The topic of education is particularly sensitive. For several years, the Polish system has operated under increased pressure, providing Ukrainian children with preparatory classes, additional language lessons, free transport, and material support. The logic of the changes is that this special support is maintained until the end of the 2025/2026 school year, after which children gradually move into the standard education framework for foreigners. This does not mean an automatic deterioration of conditions, but it does mean fewer exceptions and more general rules.
Another important direction is digitalization of documents and identification.
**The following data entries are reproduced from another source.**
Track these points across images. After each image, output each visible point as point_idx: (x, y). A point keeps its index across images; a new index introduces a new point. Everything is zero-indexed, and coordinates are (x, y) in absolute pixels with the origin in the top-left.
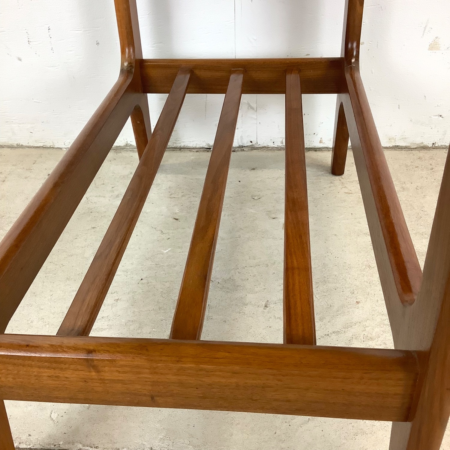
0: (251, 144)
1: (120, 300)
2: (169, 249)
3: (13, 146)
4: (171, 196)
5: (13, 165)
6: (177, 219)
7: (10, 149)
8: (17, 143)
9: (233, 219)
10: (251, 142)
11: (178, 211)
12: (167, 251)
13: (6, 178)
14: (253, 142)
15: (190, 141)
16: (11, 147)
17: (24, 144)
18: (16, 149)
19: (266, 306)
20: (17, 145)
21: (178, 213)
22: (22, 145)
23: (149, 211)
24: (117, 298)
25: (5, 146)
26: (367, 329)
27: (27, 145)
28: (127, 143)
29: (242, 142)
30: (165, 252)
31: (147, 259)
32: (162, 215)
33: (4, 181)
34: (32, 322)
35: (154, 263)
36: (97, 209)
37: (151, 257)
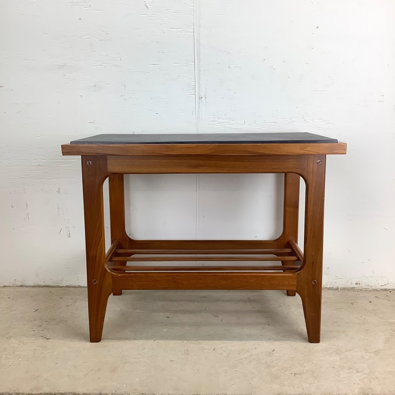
1: (146, 348)
2: (166, 329)
3: (76, 286)
4: (164, 308)
5: (78, 296)
6: (168, 317)
7: (74, 288)
8: (78, 285)
13: (76, 301)
16: (75, 287)
17: (82, 286)
18: (77, 288)
19: (214, 350)
20: (78, 286)
22: (81, 286)
23: (154, 314)
24: (144, 347)
25: (71, 286)
26: (259, 357)
27: (84, 286)
30: (164, 330)
31: (156, 333)
32: (161, 316)
33: (75, 302)
34: (106, 356)
35: (159, 335)
37: (158, 332)
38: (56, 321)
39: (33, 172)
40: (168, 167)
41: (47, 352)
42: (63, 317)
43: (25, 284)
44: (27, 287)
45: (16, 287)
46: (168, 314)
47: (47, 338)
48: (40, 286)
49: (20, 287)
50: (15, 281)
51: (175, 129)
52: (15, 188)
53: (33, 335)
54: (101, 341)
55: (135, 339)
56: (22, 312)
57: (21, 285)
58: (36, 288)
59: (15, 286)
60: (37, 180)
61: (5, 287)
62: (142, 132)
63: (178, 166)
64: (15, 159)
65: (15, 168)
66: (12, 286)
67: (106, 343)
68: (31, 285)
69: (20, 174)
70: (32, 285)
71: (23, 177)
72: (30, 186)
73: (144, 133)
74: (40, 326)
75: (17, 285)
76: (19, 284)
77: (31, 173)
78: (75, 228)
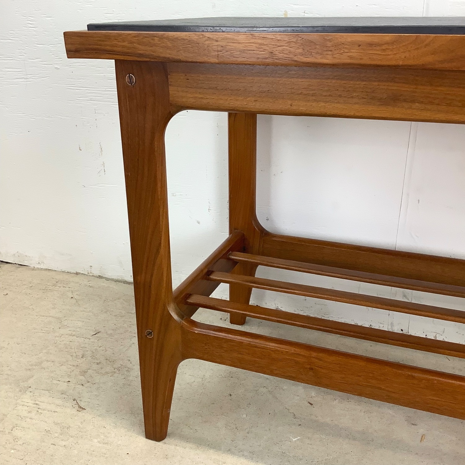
0: (401, 332)
2: (298, 438)
6: (311, 404)
9: (369, 417)
10: (402, 330)
11: (314, 395)
12: (296, 439)
14: (403, 331)
15: (339, 318)
21: (314, 397)
23: (286, 388)
28: (277, 308)
29: (392, 329)
30: (294, 440)
31: (275, 444)
32: (298, 396)
35: (280, 450)
36: (237, 374)
37: (279, 443)
38: (115, 366)
39: (108, 91)
40: (314, 98)
41: (64, 443)
42: (128, 358)
43: (105, 275)
44: (107, 279)
45: (93, 277)
46: (313, 394)
47: (81, 407)
48: (126, 281)
49: (98, 278)
50: (91, 268)
51: (375, 6)
52: (82, 117)
53: (62, 394)
54: (165, 440)
55: (229, 451)
56: (74, 333)
57: (100, 276)
58: (120, 283)
59: (91, 275)
60: (114, 104)
61: (77, 274)
62: (303, 14)
63: (340, 96)
64: (80, 64)
65: (80, 80)
66: (87, 274)
67: (173, 447)
68: (113, 278)
69: (90, 93)
70: (115, 278)
71: (94, 98)
72: (104, 115)
73: (307, 16)
74: (84, 373)
75: (94, 275)
76: (97, 273)
77: (105, 91)
78: (175, 196)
The integration of Ukrainian digital solutions with Polish state services and electronic status verification systems fits into the broader digitalization agenda of Poland and the EU. The transition to electronic identification is intended to reduce bureaucracy, while at the same time strengthening control and transparency.
Poland is not preparing a sudden rollback of Ukrainians’ rights and is not creating a scenario of mass loss of status. Instead, the state is gradually moving away from wartime migration management toward a systemic, unified model aligned with European standards. For Ukrainians, this means more predictability, but fewer automatic benefits. The main challenge lies not in the changes themselves, but in the need to adapt to new rules of the game.
This process is neither instantaneous nor chaotic. It is stretched over time, has a clear horizon until 2027, and requires close attention to official decisions rather than emotional interpretations. Panic is not justified here, but ignoring the changes would be dangerous. Ukrainians in Poland should prepare not for a loss of rights, but for life within a system where those rights are no longer an exception, but part of general rules.